An understanding of doubt, a humility for the limitations of our consciousnesses means we should avoid interfering with the natural processes of the world in which we live, for it has a logic we are yet to fully comprehend. To interfere with a process which made the incredible biological diversity of our world and think it is a sensible thing to do, is to delude ourselves to our current level of intelligence. We make choices for life on this earth now and into the future, in all that we do it deserves our consideration, and often the most intelligent thing we can do is let it be.

Our search for power has ever outpaced our search for wisdom. We act with certainty where there should be doubt. Our inability to see all ends means it will always be a challenge to know how to do the "right" thing, to act most compassionately, to least interfere with the natural world in negative ways. Like the tenous nature of meaning itself, or the achievement of complete fulfilment in ones life, the difficulty of reaching a state of absolute certainty does not mean it is a path we should avoid.

I believe that having an advanced consciousness as we do brings with it its own meaning. With the seemingly limitless paths our consciousness endows upon us, its great ability for comprehension and imagination, it becomes an evolutionary path within itself. To have this tool within us that could potentially do such great and inspiring things, and to not use it and develop it, make of it something beautiful and true, seems to me a stunted approach to our own existence. It is a denial of the potential within ourselves, of evolution.
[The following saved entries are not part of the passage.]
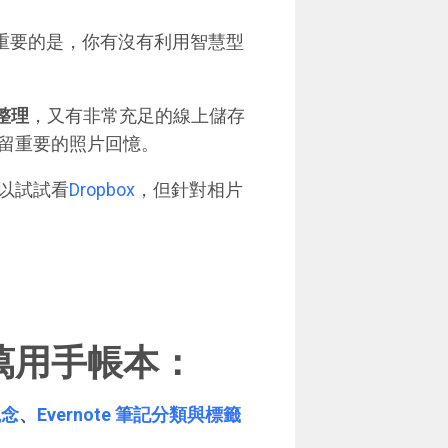
重要的是，你有沒有利用智慧型
整理
，又有非常充足的線上儲存
留重要的照片回憶。
以試試看
Dropbox
，但針對相片
萬用手帳本：
觀念
、
Evernote 筆記分類與標籤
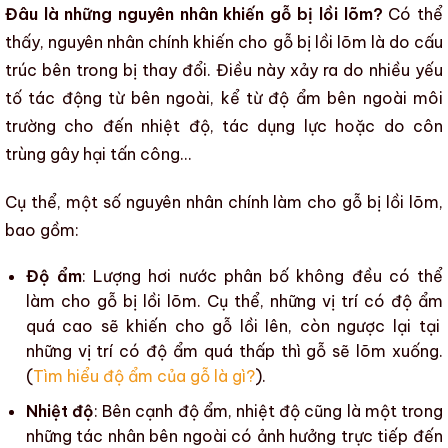
Đâu là những nguyên nhân khiến gỗ bị lồi lõm?
Có thể
thấy, nguyên nhân chính khiến cho
gỗ bị lồi lõm
là do
cấu
trúc
bên trong bị thay đổi. Điều này xảy ra do nhiều yếu
tố tác động từ bên ngoài, kể từ
độ ẩm
bên ngoài môi
trường cho đến
nhiệt độ
, tác dụng lực hoặc do
côn
trùng gây hại
tấn công…
Cụ thể, một số nguyên nhân chính làm cho
gỗ bị lồi lõm
,
bao gồm:
Độ ẩm
: Lượng hơi nước phân bố không đều có thể
làm cho
gỗ bị lồi lõm
. Cụ thể, những vị trí có
độ ẩm
quá cao sẽ khiến
cho
gỗ lồi lên, còn ngược lại tại
những vị trí có
độ ẩm
quá thấp thì gỗ sẽ lõm xuống.
(
Tìm hiểu độ ẩm của gỗ là gì?
).
Nhiệt độ
: Bên cạnh
độ ẩm
,
nhiệt độ
cũng là một trong
những tác nhân bên ngoài có ảnh hưởng trực tiếp đến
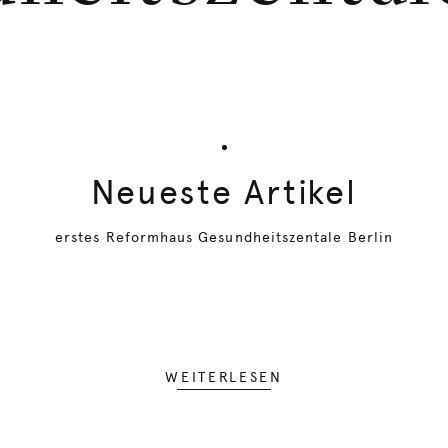
Neueste Artikel
erstes Reformhaus Gesundheitszentale Berlin
WEITERLESEN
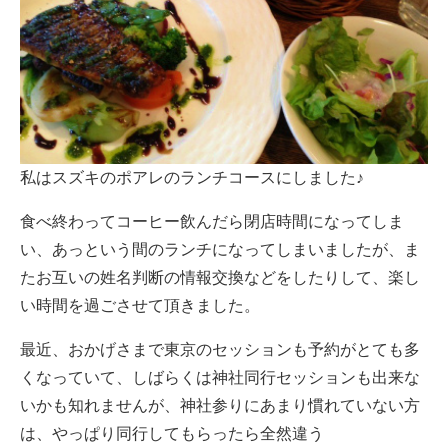
私はスズキのポアレのランチコースにしました♪
食べ終わってコーヒー飲んだら閉店時間になってしま
い、あっという間のランチになってしまいましたが、ま
たお互いの姓名判断の情報交換などをしたりして、楽し
い時間を過ごさせて頂きました。
最近、おかげさまで東京のセッションも予約がとても多
くなっていて、しばらくは神社同行セッションも出来な
いかも知れませんが、神社参りにあまり慣れていない方
は、やっぱり同行してもらったら全然違う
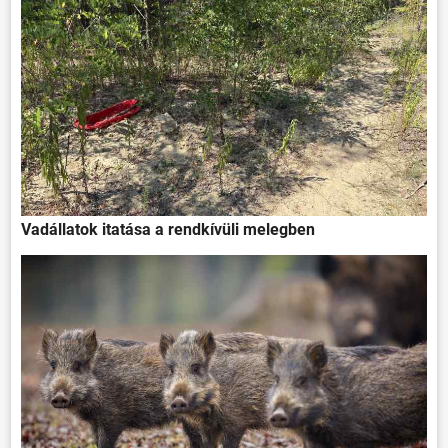
Vadállatok itatása a rendkívüli melegben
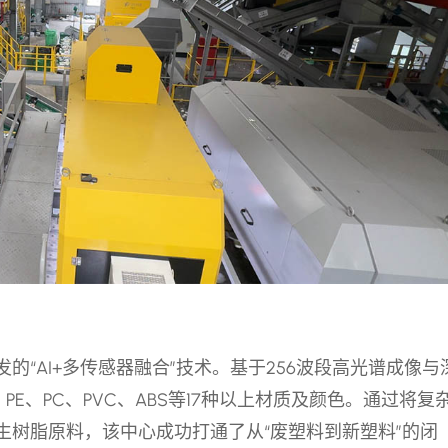
“AI+多传感器融合”技术。基于256波段高光谱成像与
PE、PC、PVC、ABS等17种以上材质及颜色。通过将复
生树脂原料，该中心成功打通了从“废塑料到新塑料”的闭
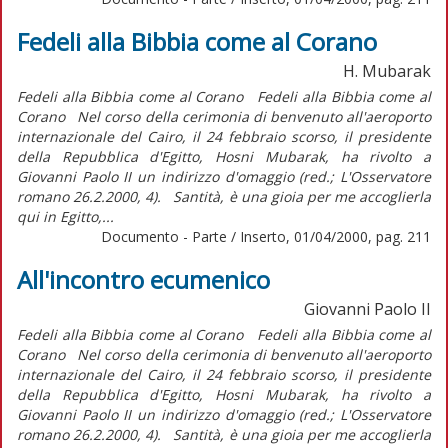
Fedeli alla Bibbia come al Corano
H. Mubarak
Fedeli alla Bibbia come al Corano Fedeli alla Bibbia come al
Corano Nel corso della cerimonia di benvenuto all'aeroporto
internazionale del Cairo, il 24 febbraio scorso, il presidente
della Repubblica d'Egitto, Hosni Mubarak, ha rivolto a
Giovanni Paolo II un indirizzo d'omaggio (red.; L'Osservatore
romano 26.2.2000, 4). Santità, è una gioia per me accoglierla
qui in Egitto,...
Documento - Parte / Inserto, 01/04/2000, pag. 211
All'incontro ecumenico
Giovanni Paolo II
Fedeli alla Bibbia come al Corano Fedeli alla Bibbia come al
Corano Nel corso della cerimonia di benvenuto all'aeroporto
internazionale del Cairo, il 24 febbraio scorso, il presidente
della Repubblica d'Egitto, Hosni Mubarak, ha rivolto a
Giovanni Paolo II un indirizzo d'omaggio (red.; L'Osservatore
romano 26.2.2000, 4). Santità, è una gioia per me accoglierla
Meaning is not out there to be found in the universe, it is a creation of the human mind, we need deep introspection and self knowing to even begin to understand it. As the most advanced creative force in the universe, it is up to us to choose to use our creative energies to bring into being the universe as we would wish it to be. As my guide I use a meaning that as much as I am able, takes into consideration all the facets of the existence I inhabit, my happiness and sense of beauty, a consideration for everything beyond me and especially all that can suffer.

Therefore what do I think the meaning of life is? To use our energies to create a universe which offers the greatest chance of advancement, fulfilment and happiness to all that lie within it. It is in a world where the majority of people are working towards this goal, we have the greatest chance of finding these things for ourselves. There are limitless possibilities for each of our lives in large and small ways to contribute in achieving this goal, using our talents and passions where we think they will be most useful and fulfilled.

As I believe the journey is within, it is up to us to discover our own individual meaning of life within the greater scheme. Mine is to find happiness, to love and help others, to be creative, to share, to think and find deep truth, to be compassionate, to communicate, to indulge my senses, to enjoy my time as a conscious piece of this soaringly glorious universe. It is a path of human potential, of equality, of equal consideration for all that lives.

This is my meaning, I hope this has stimulated you to think about yours.